Extrait du document

-=-=-

Une Mustang, la nuit, un peu de pluie. Le bitume qui défile, le V8 qui ronronne en fond de quatre. La scène peut vous paraître familière. Celle d'Un homme et une femme. Pas de Chabada ici, juste le plein de sensations. Celle d'une voiture à la direction lourde, d'un châssis d'un autre âge et d'une automobile qui ne vieillit pas. Franck Huard, son propriétaire, au moment de confier sa Pony Car a donné une seule consigne : "Faites-vous plaisir avec."


Lors des premiers tours de roue, le plaisir n'a été que pour les yeux. Au volant d'une telle auto, il faut réapprendre à conduire, anticiper avec les freins, réfléchir à une trajectoire plus simple, pour ne pas trop travailler avec le volant. Oui, la direction est lourde, et la position de conduite pas forcément celle que l'on connaît aujourd'hui dans nos carrosses modernes.
Une conduite un peu pataude, loin de cette ligne impressionnante. Le long capot, les arrêtes marquées de la voiture la rendent très agressive. Les touches de chromes sont présentes dans les encadrements de carrosserie, sur les marquages de lignes, et également ces magnifiques pare-chocs. "C'est une Mustang de 1967, avec un dessin qui a évolué. On a choisi cette voiture pour cela", explique Franck. "C'est ce que les Américains reprochaient à la première Mustang, très plane. Là, on a une voiture plus agressive, sans pour autant entrer dans le bodybuilding."

"C'est l'Amérique"
Franck tend alors les clefs. Trois sésames pour entrer dans cette machine à la ligne aguichante. L'une pour les portes, l'une pour le contact, et la dernière pour le coffre. Inutile de vous dire que si vous oubliez votre trousseau dans le coffre, vous êtes bien embêtés. Pensez-y si, un jour, vous avez la chance de conduire une telle machine : ne mettez pas votre veste dans le coffre, surtout si elle contient vos papiers et vos clefs ! Sans en arriver-là, l'accès à l'habitacle est plus qu'aisé, avec les grandes portes.

-=-=-

(Entrées enregistrées)

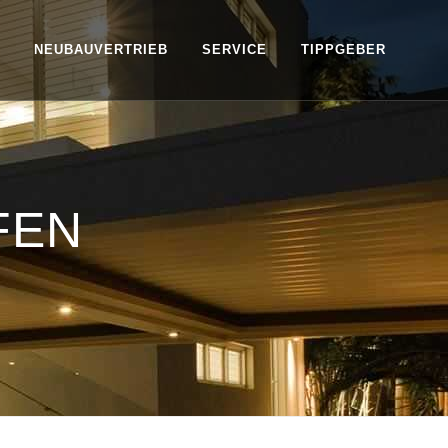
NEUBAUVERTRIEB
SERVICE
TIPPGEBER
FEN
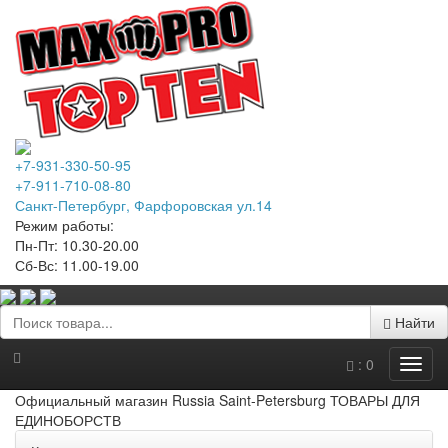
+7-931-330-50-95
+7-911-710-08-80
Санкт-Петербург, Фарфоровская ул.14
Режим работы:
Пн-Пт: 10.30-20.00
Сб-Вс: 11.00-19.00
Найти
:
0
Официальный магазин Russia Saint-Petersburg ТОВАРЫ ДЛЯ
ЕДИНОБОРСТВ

-=-=-

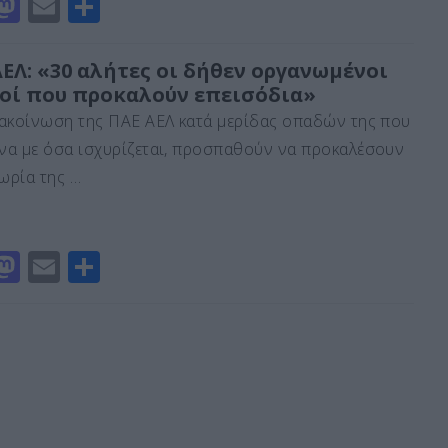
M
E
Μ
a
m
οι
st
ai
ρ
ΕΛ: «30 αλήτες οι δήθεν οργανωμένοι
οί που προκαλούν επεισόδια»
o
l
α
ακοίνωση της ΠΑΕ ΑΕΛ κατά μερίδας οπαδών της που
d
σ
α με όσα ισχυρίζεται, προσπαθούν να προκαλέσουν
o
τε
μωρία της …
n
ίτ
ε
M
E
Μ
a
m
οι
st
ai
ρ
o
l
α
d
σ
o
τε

-=-=-

Travail demandé
A - Dans l'article sur la Mustang, indiquez à quoi sert chacune des clefs que Franck tend.
B - Recopiez le passage de l'article sur la Mustang en commençant par « Franck tend alors » et en poursuivant jusqu'à « les grandes portes. ».

Réponses par tâche
A -
- les portes
- le contact
- le coffre

B -
Franck tend alors les clefs. Trois sésames pour entrer dans cette machine à la ligne aguichante. L'une pour les portes, l'une pour le contact, et la dernière pour le coffre. Inutile de vous dire que si vous oubliez votre trousseau dans le coffre, vous êtes bien embêtés. Pensez-y si, un jour, vous avez la chance de conduire une telle machine : ne mettez pas votre veste dans le coffre, surtout si elle contient vos papiers et vos clefs ! Sans en arriver-là, l'accès à l'habitacle est plus qu'aisé, avec les grandes portes.